BEGIN Document extract
If you're looking up a price, chances are you fall into one of three buckets: you just pulled a card and want to know what it's worth; you're about to buy a single and want to make sure you're not overpaying; or you've inherited / rediscovered an old collection. CardMarks pulls live data directly from TCGplayer and CardMarket so you always see the current market, not a stale list.

How Pokemon card prices are set

The “market price” you see on our search is the 21-day rolling average of actual sold listings on TCGplayer (the largest English-language TCG marketplace) — not a listed ask, which is what old-school price guides used. That number tracks what real buyers and sellers agreed on recently. For European markets, CardMarket runs a similar methodology in EUR.

Four factors drive what a Pokemon card is worth:

  • Scarcity: Print run, set size and pull rate. A Secret Rare from a small-print modern set is inherently rarer than a standard holo Rare.
END Document extract
BEGIN Record extracts
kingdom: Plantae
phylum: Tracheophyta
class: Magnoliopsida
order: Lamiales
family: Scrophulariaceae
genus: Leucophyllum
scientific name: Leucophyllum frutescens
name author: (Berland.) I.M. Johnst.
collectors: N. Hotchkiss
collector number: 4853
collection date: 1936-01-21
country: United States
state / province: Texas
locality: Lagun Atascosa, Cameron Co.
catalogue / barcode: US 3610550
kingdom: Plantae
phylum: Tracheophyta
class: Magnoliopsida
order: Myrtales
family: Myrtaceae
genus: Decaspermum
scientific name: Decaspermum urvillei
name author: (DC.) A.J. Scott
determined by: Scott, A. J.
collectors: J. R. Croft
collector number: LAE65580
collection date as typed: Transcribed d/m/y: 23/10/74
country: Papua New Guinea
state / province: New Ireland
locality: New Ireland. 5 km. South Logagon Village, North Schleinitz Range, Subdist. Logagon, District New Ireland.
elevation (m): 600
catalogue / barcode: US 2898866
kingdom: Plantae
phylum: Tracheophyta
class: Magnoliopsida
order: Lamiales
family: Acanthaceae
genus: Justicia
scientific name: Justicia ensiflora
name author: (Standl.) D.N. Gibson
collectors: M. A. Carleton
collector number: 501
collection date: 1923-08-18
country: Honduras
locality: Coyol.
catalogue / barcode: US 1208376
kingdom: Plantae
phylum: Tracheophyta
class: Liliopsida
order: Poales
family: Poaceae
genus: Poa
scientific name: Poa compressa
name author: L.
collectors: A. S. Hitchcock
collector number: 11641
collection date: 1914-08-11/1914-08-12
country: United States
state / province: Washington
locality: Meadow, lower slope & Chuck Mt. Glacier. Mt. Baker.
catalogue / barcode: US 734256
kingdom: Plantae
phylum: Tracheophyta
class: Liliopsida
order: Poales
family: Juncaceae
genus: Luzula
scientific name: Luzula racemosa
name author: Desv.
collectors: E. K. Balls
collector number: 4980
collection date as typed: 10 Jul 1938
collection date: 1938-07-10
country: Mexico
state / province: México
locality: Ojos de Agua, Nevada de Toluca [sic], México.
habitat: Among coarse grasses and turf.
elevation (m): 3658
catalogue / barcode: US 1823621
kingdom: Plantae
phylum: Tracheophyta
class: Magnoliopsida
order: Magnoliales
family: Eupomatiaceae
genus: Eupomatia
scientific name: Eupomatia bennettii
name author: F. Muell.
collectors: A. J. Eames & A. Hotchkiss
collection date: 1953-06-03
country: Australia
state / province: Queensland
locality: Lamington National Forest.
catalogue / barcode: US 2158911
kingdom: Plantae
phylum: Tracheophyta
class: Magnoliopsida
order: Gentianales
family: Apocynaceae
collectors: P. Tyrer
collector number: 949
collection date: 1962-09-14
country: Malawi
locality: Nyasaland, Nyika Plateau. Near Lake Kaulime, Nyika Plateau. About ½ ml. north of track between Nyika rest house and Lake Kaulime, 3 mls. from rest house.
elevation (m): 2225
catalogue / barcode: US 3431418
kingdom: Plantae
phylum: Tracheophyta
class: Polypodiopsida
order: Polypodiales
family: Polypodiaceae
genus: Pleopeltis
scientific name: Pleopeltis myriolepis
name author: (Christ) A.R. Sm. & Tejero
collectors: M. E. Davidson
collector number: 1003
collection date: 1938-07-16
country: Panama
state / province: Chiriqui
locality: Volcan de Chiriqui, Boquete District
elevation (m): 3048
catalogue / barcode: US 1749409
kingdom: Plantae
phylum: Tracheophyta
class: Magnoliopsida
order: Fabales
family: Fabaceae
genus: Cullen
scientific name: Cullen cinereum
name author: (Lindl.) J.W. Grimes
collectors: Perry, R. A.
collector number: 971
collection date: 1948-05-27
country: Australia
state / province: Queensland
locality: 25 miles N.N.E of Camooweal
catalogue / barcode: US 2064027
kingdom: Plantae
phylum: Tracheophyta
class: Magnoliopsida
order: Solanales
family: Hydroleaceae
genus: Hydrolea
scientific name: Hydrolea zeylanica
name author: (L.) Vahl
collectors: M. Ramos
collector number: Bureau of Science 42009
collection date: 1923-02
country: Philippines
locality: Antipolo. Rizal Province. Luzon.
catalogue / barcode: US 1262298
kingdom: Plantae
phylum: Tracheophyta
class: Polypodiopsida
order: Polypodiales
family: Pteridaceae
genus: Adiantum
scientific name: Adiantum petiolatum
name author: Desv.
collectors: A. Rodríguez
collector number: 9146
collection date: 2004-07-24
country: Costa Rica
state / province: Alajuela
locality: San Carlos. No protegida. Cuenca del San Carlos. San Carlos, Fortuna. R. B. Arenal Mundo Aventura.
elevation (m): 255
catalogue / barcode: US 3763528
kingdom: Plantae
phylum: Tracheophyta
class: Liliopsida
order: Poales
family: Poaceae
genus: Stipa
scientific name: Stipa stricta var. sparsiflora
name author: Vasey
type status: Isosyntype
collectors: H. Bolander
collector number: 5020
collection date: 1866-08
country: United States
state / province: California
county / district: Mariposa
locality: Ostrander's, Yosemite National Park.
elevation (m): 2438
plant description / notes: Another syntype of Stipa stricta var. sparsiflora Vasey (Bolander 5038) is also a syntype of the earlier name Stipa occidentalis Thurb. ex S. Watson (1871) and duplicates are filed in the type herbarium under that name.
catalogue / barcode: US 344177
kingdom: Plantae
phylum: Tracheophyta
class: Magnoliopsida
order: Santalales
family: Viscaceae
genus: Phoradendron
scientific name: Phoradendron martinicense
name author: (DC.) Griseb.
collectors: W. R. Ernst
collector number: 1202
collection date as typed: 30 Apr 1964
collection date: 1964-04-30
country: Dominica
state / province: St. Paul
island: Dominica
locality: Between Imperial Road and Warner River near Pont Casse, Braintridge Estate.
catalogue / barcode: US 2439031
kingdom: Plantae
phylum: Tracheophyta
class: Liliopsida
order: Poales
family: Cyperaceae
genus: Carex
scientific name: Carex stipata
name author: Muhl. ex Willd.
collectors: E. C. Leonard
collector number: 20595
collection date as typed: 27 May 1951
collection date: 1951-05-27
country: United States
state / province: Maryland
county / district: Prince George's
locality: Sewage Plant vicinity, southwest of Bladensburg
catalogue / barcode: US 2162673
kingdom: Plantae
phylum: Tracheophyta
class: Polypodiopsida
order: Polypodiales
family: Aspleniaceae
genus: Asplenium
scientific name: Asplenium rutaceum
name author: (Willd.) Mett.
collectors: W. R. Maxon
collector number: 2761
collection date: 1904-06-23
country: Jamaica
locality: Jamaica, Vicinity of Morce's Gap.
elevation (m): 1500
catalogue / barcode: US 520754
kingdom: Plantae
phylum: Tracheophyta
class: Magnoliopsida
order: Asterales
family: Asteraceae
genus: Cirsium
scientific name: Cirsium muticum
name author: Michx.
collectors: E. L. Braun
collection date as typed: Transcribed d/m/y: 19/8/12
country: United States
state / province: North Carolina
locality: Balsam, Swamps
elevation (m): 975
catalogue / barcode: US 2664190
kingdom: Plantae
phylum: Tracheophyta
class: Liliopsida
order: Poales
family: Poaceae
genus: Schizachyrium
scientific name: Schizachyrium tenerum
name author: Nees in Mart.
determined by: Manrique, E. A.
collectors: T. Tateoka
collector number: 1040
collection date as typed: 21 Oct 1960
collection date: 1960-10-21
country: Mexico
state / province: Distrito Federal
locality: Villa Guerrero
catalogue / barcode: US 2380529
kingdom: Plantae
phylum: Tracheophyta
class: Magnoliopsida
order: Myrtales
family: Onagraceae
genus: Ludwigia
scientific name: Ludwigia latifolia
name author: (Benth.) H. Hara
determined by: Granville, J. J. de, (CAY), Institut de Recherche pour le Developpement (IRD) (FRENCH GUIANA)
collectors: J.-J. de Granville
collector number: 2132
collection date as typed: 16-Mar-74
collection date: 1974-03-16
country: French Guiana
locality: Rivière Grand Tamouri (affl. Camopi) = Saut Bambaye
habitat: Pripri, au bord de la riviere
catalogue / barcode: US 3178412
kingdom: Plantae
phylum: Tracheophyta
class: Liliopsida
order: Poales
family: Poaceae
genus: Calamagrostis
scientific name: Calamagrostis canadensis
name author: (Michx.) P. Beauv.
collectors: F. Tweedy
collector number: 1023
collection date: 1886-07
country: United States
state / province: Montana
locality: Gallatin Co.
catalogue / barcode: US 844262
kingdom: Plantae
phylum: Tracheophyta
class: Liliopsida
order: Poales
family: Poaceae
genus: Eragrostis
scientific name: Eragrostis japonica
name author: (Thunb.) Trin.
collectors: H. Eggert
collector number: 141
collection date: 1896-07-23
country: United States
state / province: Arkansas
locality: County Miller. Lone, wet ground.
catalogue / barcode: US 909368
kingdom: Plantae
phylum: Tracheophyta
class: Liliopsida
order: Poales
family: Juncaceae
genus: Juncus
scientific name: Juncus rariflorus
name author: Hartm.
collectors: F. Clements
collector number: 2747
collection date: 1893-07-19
END Record extracts
=== What you need to do ===
Answer these questions using the text on Pokemon card prices.
(a) Which two sources does CardMarks pull live data from?
(b) What is the "market price" on the search based on?
(c) In what currency does CardMarket run its method?
The material has nothing to do with the text.

=== Answer to this exercise ===
(a) TCGplayer and CardMarket.
(b) The 21-day rolling average of actual sold listings on TCGplayer.
(c) EUR.